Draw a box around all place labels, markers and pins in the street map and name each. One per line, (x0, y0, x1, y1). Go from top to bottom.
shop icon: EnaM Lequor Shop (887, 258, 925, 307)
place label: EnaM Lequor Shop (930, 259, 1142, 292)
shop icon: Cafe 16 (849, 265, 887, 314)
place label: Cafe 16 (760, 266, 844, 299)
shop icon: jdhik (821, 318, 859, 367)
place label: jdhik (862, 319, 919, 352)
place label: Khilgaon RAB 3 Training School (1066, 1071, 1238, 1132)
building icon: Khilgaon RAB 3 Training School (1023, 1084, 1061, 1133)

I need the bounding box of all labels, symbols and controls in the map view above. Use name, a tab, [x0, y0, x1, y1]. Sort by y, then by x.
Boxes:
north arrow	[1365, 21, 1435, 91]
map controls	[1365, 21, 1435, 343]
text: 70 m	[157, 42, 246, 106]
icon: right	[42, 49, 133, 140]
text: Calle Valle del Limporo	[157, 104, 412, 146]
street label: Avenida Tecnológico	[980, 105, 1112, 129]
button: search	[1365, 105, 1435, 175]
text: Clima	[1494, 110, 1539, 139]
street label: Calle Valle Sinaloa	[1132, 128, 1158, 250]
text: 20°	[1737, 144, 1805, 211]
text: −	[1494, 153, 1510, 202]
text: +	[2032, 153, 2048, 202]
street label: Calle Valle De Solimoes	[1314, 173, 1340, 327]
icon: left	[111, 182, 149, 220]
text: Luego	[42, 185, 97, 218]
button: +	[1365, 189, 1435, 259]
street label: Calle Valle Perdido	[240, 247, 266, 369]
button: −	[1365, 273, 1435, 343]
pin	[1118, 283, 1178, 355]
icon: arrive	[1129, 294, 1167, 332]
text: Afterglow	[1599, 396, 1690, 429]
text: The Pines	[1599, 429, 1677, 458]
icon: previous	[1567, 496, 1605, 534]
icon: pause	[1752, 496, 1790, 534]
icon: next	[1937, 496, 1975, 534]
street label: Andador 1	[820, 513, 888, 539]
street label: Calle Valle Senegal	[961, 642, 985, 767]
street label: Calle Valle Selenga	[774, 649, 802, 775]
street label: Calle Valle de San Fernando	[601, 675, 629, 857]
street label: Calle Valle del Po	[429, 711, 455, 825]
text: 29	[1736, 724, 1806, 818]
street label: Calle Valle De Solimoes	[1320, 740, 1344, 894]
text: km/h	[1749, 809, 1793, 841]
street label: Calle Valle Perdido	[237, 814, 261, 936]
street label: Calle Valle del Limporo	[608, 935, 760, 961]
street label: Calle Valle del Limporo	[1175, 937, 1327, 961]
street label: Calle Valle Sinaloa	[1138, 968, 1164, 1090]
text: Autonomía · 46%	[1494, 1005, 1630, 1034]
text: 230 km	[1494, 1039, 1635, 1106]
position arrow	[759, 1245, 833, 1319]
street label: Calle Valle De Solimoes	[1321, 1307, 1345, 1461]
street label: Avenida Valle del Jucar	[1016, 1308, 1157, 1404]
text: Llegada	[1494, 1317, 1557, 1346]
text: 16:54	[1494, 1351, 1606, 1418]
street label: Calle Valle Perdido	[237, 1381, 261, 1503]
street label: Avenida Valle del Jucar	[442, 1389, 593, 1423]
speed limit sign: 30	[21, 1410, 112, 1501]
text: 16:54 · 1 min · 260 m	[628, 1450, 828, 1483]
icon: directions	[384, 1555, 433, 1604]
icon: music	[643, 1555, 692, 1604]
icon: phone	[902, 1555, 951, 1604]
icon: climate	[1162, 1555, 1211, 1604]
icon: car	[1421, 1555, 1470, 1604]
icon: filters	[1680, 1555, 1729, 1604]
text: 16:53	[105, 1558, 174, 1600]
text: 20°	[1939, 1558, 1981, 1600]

EXERCISE INSTRUCTIONS
Set down the material above again, word for word.

RESPONSE BOX
Draw a box around all place labels, markers and pins in the street map and name each. One per line, (x0, y0, x1, y1). Go from top to bottom.
shop icon: EnaM Lequor Shop (887, 258, 925, 307)
place label: EnaM Lequor Shop (930, 259, 1142, 292)
shop icon: Cafe 16 (849, 265, 887, 314)
place label: Cafe 16 (760, 266, 844, 299)
shop icon: jdhik (821, 318, 859, 367)
place label: jdhik (862, 319, 919, 352)
place label: Khilgaon RAB 3 Training School (1066, 1071, 1238, 1132)
building icon: Khilgaon RAB 3 Training School (1023, 1084, 1061, 1133)

I need the bounding box of all labels, symbols and controls in the map view above. Use name, a tab, [x0, y0, x1, y1]. Sort by y, then by x.
Boxes:
north arrow	[1365, 21, 1435, 91]
map controls	[1365, 21, 1435, 343]
text: 70 m	[157, 42, 246, 106]
icon: right	[42, 49, 133, 140]
text: Calle Valle del Limporo	[157, 104, 412, 146]
street label: Avenida Tecnológico	[980, 105, 1112, 129]
button: search	[1365, 105, 1435, 175]
text: Clima	[1494, 110, 1539, 139]
street label: Calle Valle Sinaloa	[1132, 128, 1158, 250]
text: 20°	[1737, 144, 1805, 211]
text: −	[1494, 153, 1510, 202]
text: +	[2032, 153, 2048, 202]
street label: Calle Valle De Solimoes	[1314, 173, 1340, 327]
icon: left	[111, 182, 149, 220]
text: Luego	[42, 185, 97, 218]
button: +	[1365, 189, 1435, 259]
street label: Calle Valle Perdido	[240, 247, 266, 369]
button: −	[1365, 273, 1435, 343]
pin	[1118, 283, 1178, 355]
icon: arrive	[1129, 294, 1167, 332]
text: Afterglow	[1599, 396, 1690, 429]
text: The Pines	[1599, 429, 1677, 458]
icon: previous	[1567, 496, 1605, 534]
icon: pause	[1752, 496, 1790, 534]
icon: next	[1937, 496, 1975, 534]
street label: Andador 1	[820, 513, 888, 539]
street label: Calle Valle Senegal	[961, 642, 985, 767]
street label: Calle Valle Selenga	[774, 649, 802, 775]
street label: Calle Valle de San Fernando	[601, 675, 629, 857]
street label: Calle Valle del Po	[429, 711, 455, 825]
text: 29	[1736, 724, 1806, 818]
street label: Calle Valle De Solimoes	[1320, 740, 1344, 894]
text: km/h	[1749, 809, 1793, 841]
street label: Calle Valle Perdido	[237, 814, 261, 936]
street label: Calle Valle del Limporo	[608, 935, 760, 961]
street label: Calle Valle del Limporo	[1175, 937, 1327, 961]
street label: Calle Valle Sinaloa	[1138, 968, 1164, 1090]
text: Autonomía · 46%	[1494, 1005, 1630, 1034]
text: 230 km	[1494, 1039, 1635, 1106]
position arrow	[759, 1245, 833, 1319]
street label: Calle Valle De Solimoes	[1321, 1307, 1345, 1461]
street label: Avenida Valle del Jucar	[1016, 1308, 1157, 1404]
text: Llegada	[1494, 1317, 1557, 1346]
text: 16:54	[1494, 1351, 1606, 1418]
street label: Calle Valle Perdido	[237, 1381, 261, 1503]
street label: Avenida Valle del Jucar	[442, 1389, 593, 1423]
speed limit sign: 30	[21, 1410, 112, 1501]
text: 16:54 · 1 min · 260 m	[628, 1450, 828, 1483]
icon: directions	[384, 1555, 433, 1604]
icon: music	[643, 1555, 692, 1604]
icon: phone	[902, 1555, 951, 1604]
icon: climate	[1162, 1555, 1211, 1604]
icon: car	[1421, 1555, 1470, 1604]
icon: filters	[1680, 1555, 1729, 1604]
text: 16:53	[105, 1558, 174, 1600]
text: 20°	[1939, 1558, 1981, 1600]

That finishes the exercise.